Naim Efendi çok üzgün bir halde mübarekleri dinlemekteymiş. Efendi Hazretlerimiz onun bu üzgün hâlini görünce;
"Hacı Efendi! Gitsin mi kalsın mı?" buyururlar.
Kardeşimiz, büyük bir şaşkınlık içerisinde kalırlar ve bu esnada kısa bir süre bir şey diyemezler.
Zât-ı âlileri;
"Bu hâli çok güzel, bir daha belki böyle bir hâli bulamaz!" buyururlar.
Kardeşimiz de hemen; "Gitsin! Efendim!" derler.
Ertesi günü Naci Efendi vefatından birkaç saat evvel Naim Efendi'yi istemiş. Yanına gittiğinde:
"Abi, kulağını ver bana!" demiş, gözleri kapalı bir müddet sessiz kalmış. Şu sözleri söylemiş:
"Abi şu anda önümde bir sahne seyrediyorum. Göçmüş genişçe bir yol var. Binlerce işçi toplanmış, yolu yapmak için çalışıyor. Kamyonlar kum taşıyor. Mühendisler masa başında proje üzerinde çalışıyorlar."

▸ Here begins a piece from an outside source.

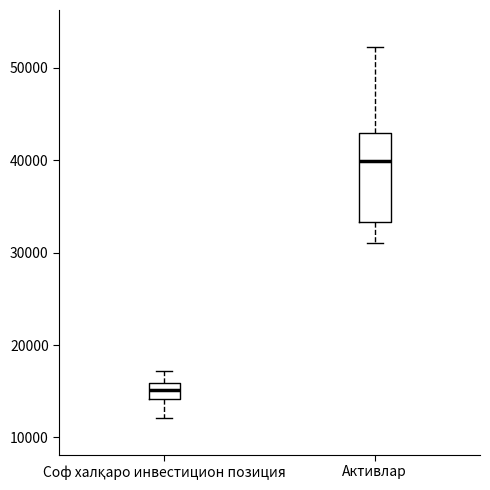

Reading left to right, transcribe this box plot: for each box, give where its median line is, the range the box spans, and where its two whiskers end, as read against the y-axis. The values are not printed on the chart, so give them approximately, as read against the axis.

Соф халқаро инвестицион позиция: median 15000, box 14000 to 16000, whiskers 12000 to 17000
Активлар: median 40000, box 33000 to 43000, whiskers 31000 to 52000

Aradan bir zaman geçtiğinde abisi kulağına eğilmiş. "Kardeşim durum nasıl?" diye sormuş.
Bitkin bir hâlde: "Abi harıl harıl çalışıyorlar." karşılığını vermiş. Bir zaman sonra yine sorduğunda yine aynı cevabı vermiş.
Bir müddet sonra ise abisini çağırmış. "Abi mühendisler ümitlerini kestiler, plân ve projeleri bıraktılar, işçilere de dağılmalarını söylediler. Bütün köylüye haber ver, helâlleşeyim" demiş. Gerçekten de bütün köylüye haber vermişler, büyük küçük, kadın erkek herkes gelmiş, helâlleşmişler.
Ve Rabb'imizin ism-i şerif'i dilinde ve kalbinde olduğu halde fânî dünyaya gözlerini kapatmış.
Efendi Hazretleri de cenaze namazına katılmışlar. Kur'an-ı kerim ve duâlar ardından İslahiye köyü mezarlığına defnedilmiş. (1 Ocak 1972)
Rahmetli Hüsamettin Efendi'ye bir gün öncesinden rüyâsında;
"Biri vefat edecek amma çok güzel gidecek!" denilmiş.
Hüsamettin Efendi daha sonra Naim Efendi'ye; "O anda, kalsın diyeceksin diye çok korktum!" der.
Efendi Hazretlerimiz, Naim Efendi ile birlikte kabristanlığa rahmetliyi ziyarete giderler.
Kabrin başına geldiklerinde;
"Burada değiller, Cennetü'l-Bâkî kabristanlığına nakletmişler! Elhamdülillâh!" buyururlar.